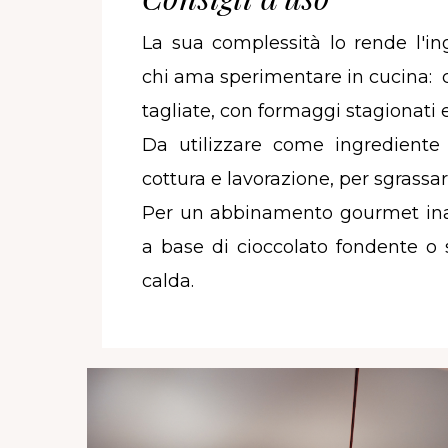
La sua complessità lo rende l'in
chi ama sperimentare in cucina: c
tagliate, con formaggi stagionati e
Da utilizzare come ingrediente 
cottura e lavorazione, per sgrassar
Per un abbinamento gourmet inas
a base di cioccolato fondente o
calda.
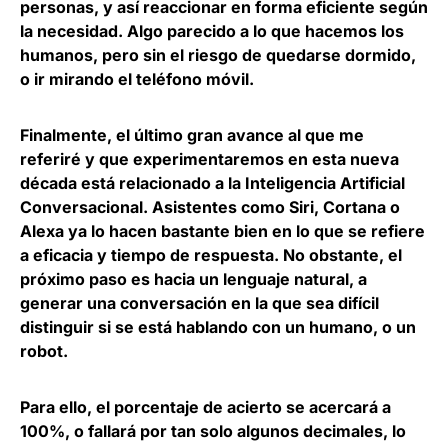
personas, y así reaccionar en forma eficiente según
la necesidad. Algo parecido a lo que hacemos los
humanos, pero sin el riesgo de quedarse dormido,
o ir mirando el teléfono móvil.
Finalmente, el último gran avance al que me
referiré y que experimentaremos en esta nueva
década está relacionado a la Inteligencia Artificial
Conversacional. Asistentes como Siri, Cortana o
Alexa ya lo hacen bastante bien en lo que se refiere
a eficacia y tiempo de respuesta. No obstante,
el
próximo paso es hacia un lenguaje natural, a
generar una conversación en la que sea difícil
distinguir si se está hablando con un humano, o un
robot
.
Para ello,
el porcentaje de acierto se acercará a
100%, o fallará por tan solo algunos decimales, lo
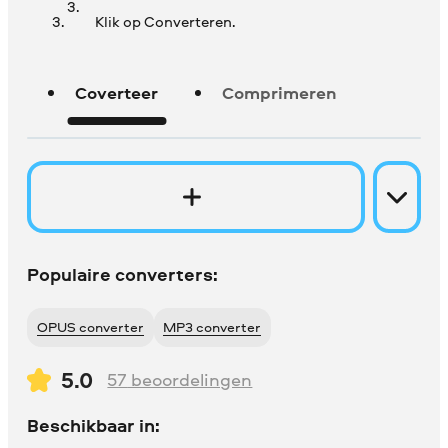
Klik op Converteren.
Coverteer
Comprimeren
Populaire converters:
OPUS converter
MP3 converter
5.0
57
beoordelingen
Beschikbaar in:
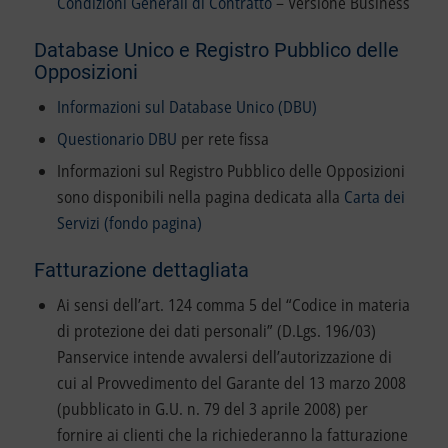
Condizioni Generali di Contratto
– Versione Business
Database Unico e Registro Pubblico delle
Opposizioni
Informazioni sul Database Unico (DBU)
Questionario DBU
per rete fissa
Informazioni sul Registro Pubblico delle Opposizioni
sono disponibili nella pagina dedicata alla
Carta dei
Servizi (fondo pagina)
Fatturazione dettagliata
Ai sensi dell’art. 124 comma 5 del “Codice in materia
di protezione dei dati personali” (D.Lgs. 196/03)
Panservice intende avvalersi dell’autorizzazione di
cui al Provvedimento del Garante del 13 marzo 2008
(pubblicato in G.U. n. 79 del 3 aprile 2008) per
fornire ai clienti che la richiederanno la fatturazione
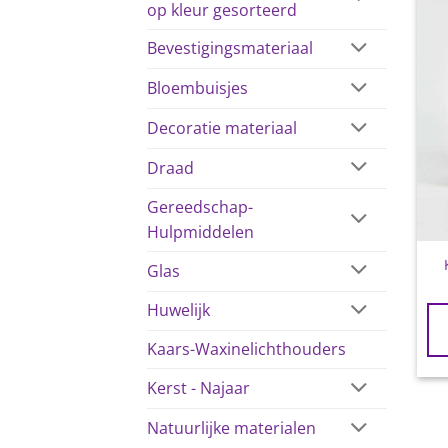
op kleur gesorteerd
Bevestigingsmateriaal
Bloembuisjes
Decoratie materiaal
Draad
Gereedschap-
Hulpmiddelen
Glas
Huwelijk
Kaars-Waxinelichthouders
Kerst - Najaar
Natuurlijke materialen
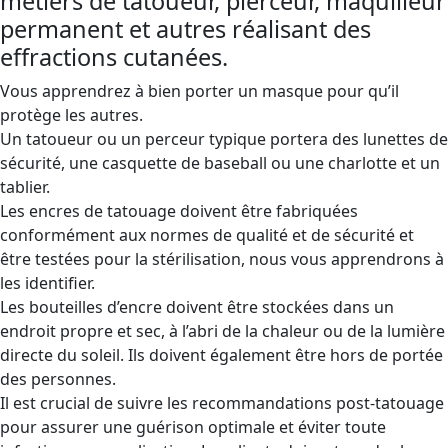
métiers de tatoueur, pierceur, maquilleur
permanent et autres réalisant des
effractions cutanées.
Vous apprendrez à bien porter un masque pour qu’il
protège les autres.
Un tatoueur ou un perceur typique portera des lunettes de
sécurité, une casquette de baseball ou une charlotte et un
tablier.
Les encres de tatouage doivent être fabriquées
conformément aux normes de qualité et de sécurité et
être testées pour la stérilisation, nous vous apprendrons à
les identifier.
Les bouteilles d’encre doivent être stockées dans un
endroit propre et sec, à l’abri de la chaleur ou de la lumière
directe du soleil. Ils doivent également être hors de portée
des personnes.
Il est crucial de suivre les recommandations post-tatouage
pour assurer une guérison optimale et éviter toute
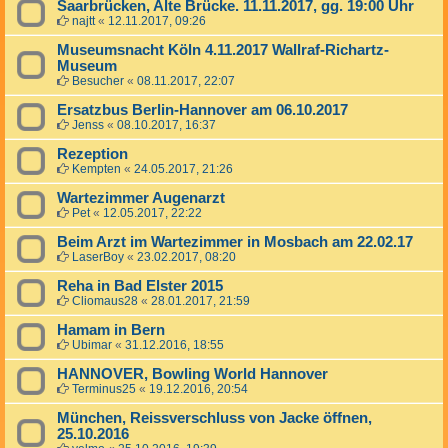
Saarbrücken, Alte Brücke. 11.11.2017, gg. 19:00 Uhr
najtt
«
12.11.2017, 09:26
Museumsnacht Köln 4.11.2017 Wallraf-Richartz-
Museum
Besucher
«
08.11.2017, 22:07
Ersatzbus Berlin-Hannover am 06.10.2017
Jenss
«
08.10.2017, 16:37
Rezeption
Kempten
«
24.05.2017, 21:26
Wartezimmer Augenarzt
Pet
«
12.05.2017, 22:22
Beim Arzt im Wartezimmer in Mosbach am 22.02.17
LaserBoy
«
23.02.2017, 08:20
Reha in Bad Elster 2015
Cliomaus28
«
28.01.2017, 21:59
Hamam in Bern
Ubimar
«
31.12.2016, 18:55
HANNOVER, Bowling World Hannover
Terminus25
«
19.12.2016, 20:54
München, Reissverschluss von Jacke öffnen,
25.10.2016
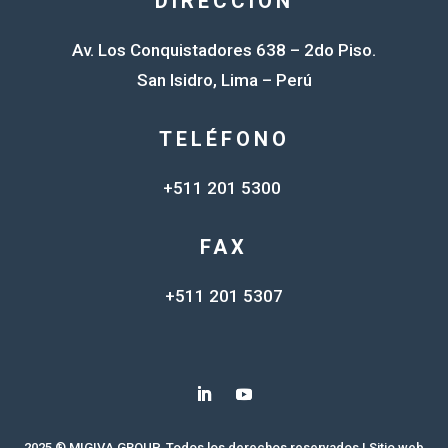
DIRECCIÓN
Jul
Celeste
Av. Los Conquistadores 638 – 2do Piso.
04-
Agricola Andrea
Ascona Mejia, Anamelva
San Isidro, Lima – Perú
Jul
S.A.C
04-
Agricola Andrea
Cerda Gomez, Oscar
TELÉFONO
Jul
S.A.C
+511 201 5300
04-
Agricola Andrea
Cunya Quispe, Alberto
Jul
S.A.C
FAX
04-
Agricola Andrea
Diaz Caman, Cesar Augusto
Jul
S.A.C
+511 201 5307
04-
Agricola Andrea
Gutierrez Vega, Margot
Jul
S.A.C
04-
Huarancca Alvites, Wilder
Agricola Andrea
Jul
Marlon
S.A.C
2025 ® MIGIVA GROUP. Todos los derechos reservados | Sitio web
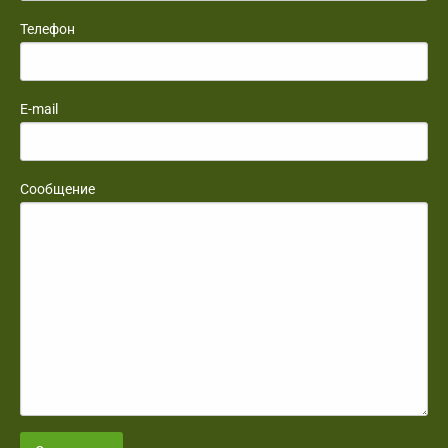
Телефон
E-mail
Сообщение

==

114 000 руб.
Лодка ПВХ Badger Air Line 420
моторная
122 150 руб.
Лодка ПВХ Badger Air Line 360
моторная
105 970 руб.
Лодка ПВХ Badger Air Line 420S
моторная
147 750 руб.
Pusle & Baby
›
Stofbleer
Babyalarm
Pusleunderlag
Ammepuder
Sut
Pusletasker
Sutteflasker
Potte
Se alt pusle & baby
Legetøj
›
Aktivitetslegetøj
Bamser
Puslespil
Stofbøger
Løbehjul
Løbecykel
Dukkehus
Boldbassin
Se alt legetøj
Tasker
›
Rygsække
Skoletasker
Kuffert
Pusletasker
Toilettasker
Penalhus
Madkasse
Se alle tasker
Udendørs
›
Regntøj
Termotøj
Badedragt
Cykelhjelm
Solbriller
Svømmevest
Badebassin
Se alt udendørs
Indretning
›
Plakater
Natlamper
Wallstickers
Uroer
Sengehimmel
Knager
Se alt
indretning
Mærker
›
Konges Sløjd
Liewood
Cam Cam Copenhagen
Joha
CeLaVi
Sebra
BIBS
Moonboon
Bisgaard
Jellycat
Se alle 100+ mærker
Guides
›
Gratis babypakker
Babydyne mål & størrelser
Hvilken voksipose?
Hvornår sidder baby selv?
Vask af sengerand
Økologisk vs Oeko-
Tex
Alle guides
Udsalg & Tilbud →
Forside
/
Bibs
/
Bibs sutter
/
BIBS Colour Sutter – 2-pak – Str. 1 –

▶ BRIEF
Copy word for word the lines of the items above, starting at the line that contains "métiers de tatoueur, pierceur, maquilleur" and ending at the line that contains "pour assurer une", with both of those lines included.

▶ REPLY
métiers de tatoueur, pierceur, maquilleur
permanent et autres réalisant des
effractions cutanées.
Vous apprendrez à bien porter un masque pour qu’il
protège les autres.
Un tatoueur ou un perceur typique portera des lunettes de
sécurité, une casquette de baseball ou une charlotte et un
tablier.
Les encres de tatouage doivent être fabriquées
conformément aux normes de qualité et de sécurité et
être testées pour la stérilisation, nous vous apprendrons à
les identifier.
Les bouteilles d’encre doivent être stockées dans un
endroit propre et sec, à l’abri de la chaleur ou de la lumière
directe du soleil. Ils doivent également être hors de portée
des personnes.
Il est crucial de suivre les recommandations post-tatouage
pour assurer une guérison optimale et éviter toute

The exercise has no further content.